Wisconsin Creates Statutory Presumption That Billing Statements and Invoices Reflect the Reasonable Value of Reasonably Necessary Health Care Services
Under Wisconsin law, the plaintiff in a personal injury action may recover the “reasonable value” of health care services that are “reasonable and necessary.” The most recent state budget, 2009 Wisconsin Act 28 (“the Act”), created new presumptions that billing statements and invoices for health care services reflect this “reasonable value,” and that the services were “reasonable and necessary.” Wis. Stat. § 908.03(6m)(bm). The Act also explicitly precludes the introduction of “collateral source payments,” as evidence of the reasonable value of medical services.
New Presumptions of “Reasonable Value” and “Reasonable Necessity”
The Act creates the presumption that billing statements reflect the “reasonable value” of health care services. It further provides that those services are presumed to be “reasonable” and “necessary.” Previously, expert testimony was required to demonstrate the reasonableness of the amounts charged, or the necessity of the medical services provided, if such issues were disputed. Now, there is a presumption in favor of the plaintiff on these points upon the introduction of medical bills, and it is the defendant’s burden to overcome it with contrary proof. These new presumptions are included in recently revised Wisconsin Civil Jury Instructions 1756 and 1757.
Admissibility of Collateral Source Payments
The Act also limits the manner in which a defendant can challenge the new presumptions.
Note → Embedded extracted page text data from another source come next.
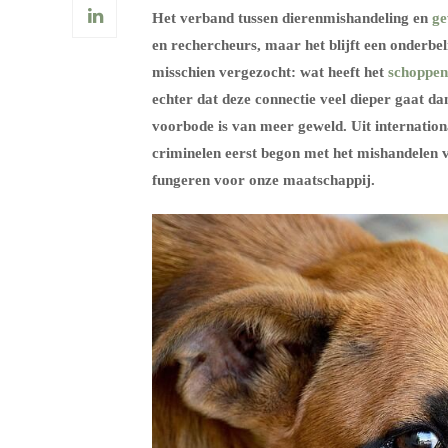
Het verband tussen dierenmishandeling en
ge
en rechercheurs, maar het blijft een onderbel
misschien vergezocht: wat heeft het
schoppen
echter dat deze connectie veel dieper gaat d
voorbode is van meer geweld. Uit internation
criminelen eerst begon met het mishandelen va
fungeren voor onze maatschappij.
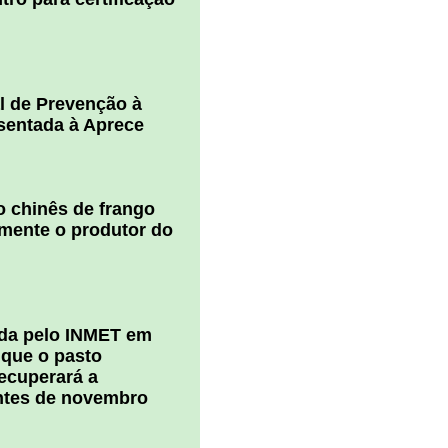
l de Prevenção à
esentada à Aprece
 chinês de frango
amente o produtor do
ada pelo INMET em
 que o pasto
ecuperará a
ntes de novembro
A doctrine known as the “collateral source rule” has long forbidden juries from reducing a plaintiff’s damage award on the basis of payments made by sources other than the defendant, such as insurance companies. The theory behind the doctrine is that a defendant’s responsibilities to pay for damages should not be decreased by reason of a plaintiff’s foresight in buying health insurance. However, information concerning collateral source payments has sometimes been admitted as evidence of the “reasonable value” of services provided. The Act codifies case law holding that defendants are prohibited from introducing such collateral source payments, even for this limited purpose. Wis. Stat. § 908.03(6m)(bm).
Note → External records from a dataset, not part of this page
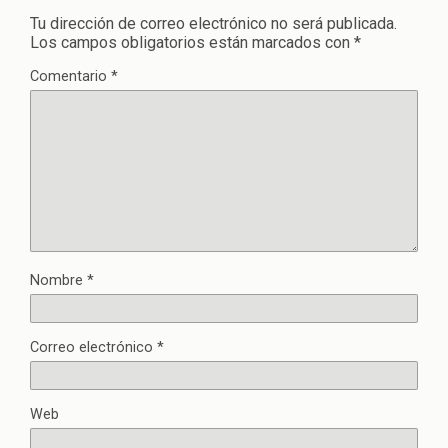
Tu dirección de correo electrónico no será publicada.
Los campos obligatorios están marcados con
*
Comentario
*
Nombre
*
Correo electrónico
*
Web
However, the Act does not repeal Wis. Stat. § 893.55(7), which provides that evidence of collateral source payments are admissible evidence in an action to recover damages for medical malpractice. The Wisconsin Supreme Court has interpreted § 893.55(7) to permit the admission of collateral source payments in medical malpractice cases only for the purpose of assisting the jury in determining the reasonable value of medical services. Lagerstrom v. Murtle Worth Hospital – Mayo Health System, 2005 WI 124, 285 Wis. 2d 1, 700 N.W.2d 201. This, of course, stands in direct conflict with the preclusion of such evidence at the newly created Wis. Stat. § 908.03(6m)(bm). In its comments to the newly revised Wisconsin Civil Jury Instruction 1757, the Wisconsin Civil Jury Instructions Committee takes the position that Wis. Stat. § 893.55(7), as a statute specific to medical malpractice, controls over Wis. Stat. § 908.03(6m)(bm), which is a general statute created as a part of the state budget. Thus, only in cases of medical malpractice, collateral source payment evidence may still be admissible for the purposes of rebutting the new presumption that billing statements reflect the reasonable value of reasonably necessary health care services.